= PROBLEM STATEMENT =
I'd like the full listing transcribed exactly, with no images included.
RECORDS Block Start
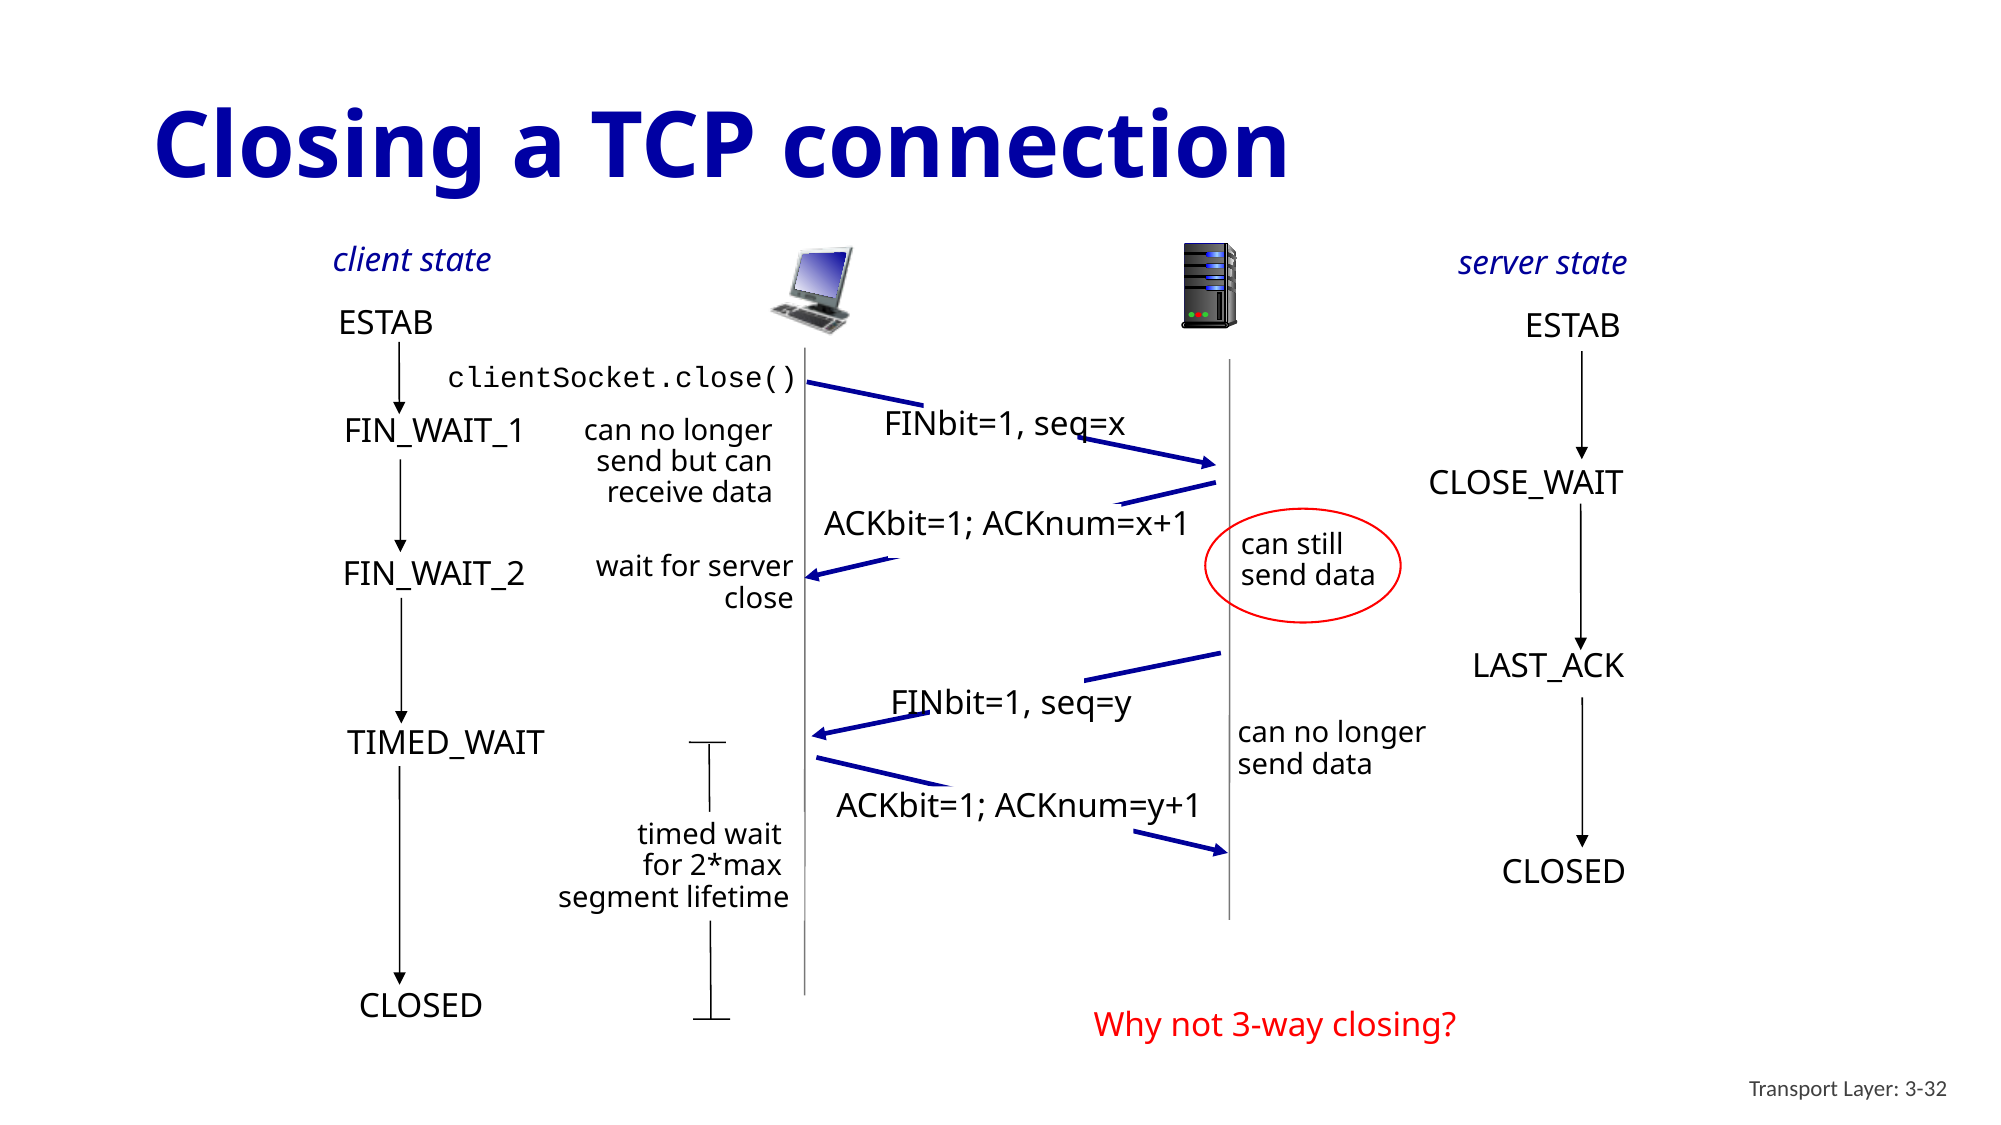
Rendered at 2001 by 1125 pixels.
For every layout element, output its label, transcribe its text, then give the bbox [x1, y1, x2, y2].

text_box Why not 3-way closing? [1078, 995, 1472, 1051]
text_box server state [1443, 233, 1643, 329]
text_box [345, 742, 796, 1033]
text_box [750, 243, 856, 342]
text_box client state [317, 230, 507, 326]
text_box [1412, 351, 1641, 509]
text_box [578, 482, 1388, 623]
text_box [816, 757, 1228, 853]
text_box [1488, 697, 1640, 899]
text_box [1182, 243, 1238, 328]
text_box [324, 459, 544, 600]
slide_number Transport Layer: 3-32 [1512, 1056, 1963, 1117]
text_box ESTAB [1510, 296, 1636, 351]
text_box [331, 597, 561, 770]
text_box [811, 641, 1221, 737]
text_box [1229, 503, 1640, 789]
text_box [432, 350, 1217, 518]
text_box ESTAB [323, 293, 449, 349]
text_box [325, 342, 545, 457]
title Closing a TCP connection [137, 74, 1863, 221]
RECORDS Block End
= TASK SOLUTION =
Rendered at 2001 by 1125 pixels.
For every layout element, output its label, transcribe its text, then give the bbox [x1, y1, x2, y2].

text_box Why not 3-way closing? [1078, 995, 1472, 1051]
text_box server state [1443, 233, 1643, 329]
text_box [345, 742, 796, 1033]
text_box [750, 243, 856, 342]
text_box client state [317, 230, 507, 326]
text_box [1412, 351, 1641, 509]
text_box [578, 482, 1388, 623]
text_box [816, 757, 1228, 853]
text_box [1488, 697, 1640, 899]
text_box [1182, 243, 1238, 328]
text_box [324, 459, 544, 600]
slide_number Transport Layer: 3-32 [1512, 1056, 1963, 1117]
text_box ESTAB [1510, 296, 1636, 351]
text_box [331, 597, 561, 770]
text_box [811, 641, 1221, 737]
text_box [1229, 503, 1640, 789]
text_box [432, 350, 1217, 518]
text_box ESTAB [323, 293, 449, 349]
text_box [325, 342, 545, 457]
title Closing a TCP connection [137, 74, 1863, 221]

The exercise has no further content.